**** Dataset content ****
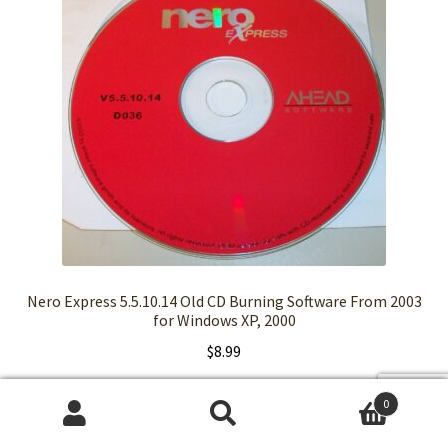
Nero Express 5.5.10.14 Old CD Burning Software From 2003
for Windows XP, 2000
$
8.99
Read more
0
Search
Search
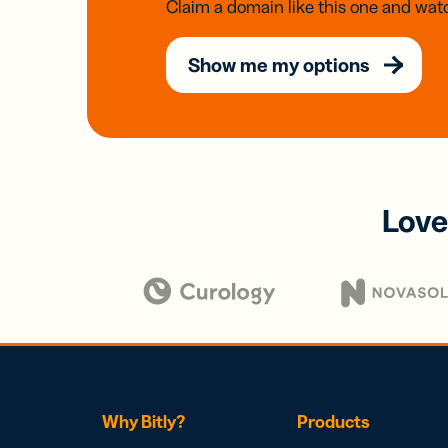
Claim a domain like this one and watc
Show me my options
Love
Why Bitly?
Products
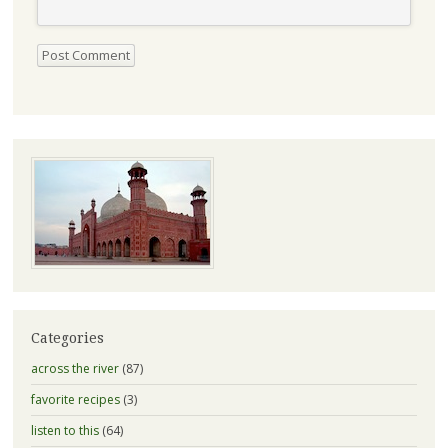
Categories
across the river
(87)
favorite recipes
(3)
listen to this
(64)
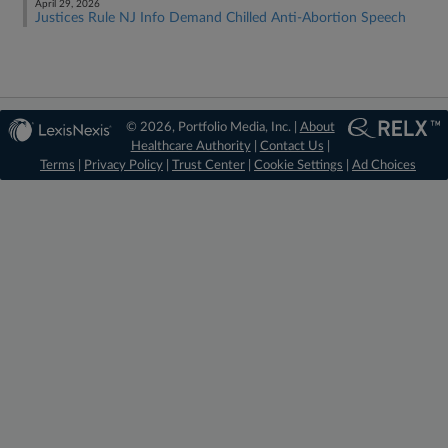
April 29, 2026
Justices Rule NJ Info Demand Chilled Anti-Abortion Speech
© 2026, Portfolio Media, Inc. |
About
Healthcare Authority
|
Contact Us
|
Terms
|
Privacy Policy
|
Trust Center
|
Cookie Settings
|
Ad Choices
****
- **What the task requires**
Rewrite the text of all the items above, replacing "Search" with "Find" and keeping everything else unchanged. Leave the pictures out of your answer.

- **Response**
Nero Express 5.5.10.14 Old CD Burning Software From 2003
for Windows XP, 2000
$
8.99
Read more
0
Find
Find
Claim a domain like this one and watc
Show me my options
Love
Why Bitly?
Products
Categories
across the river
(87)
favorite recipes
(3)
listen to this
(64)
April 29, 2026
Justices Rule NJ Info Demand Chilled Anti-Abortion Speech
© 2026, Portfolio Media, Inc. |
About
Healthcare Authority
|
Contact Us
|
Terms
|
Privacy Policy
|
Trust Center
|
Cookie Settings
|
Ad Choices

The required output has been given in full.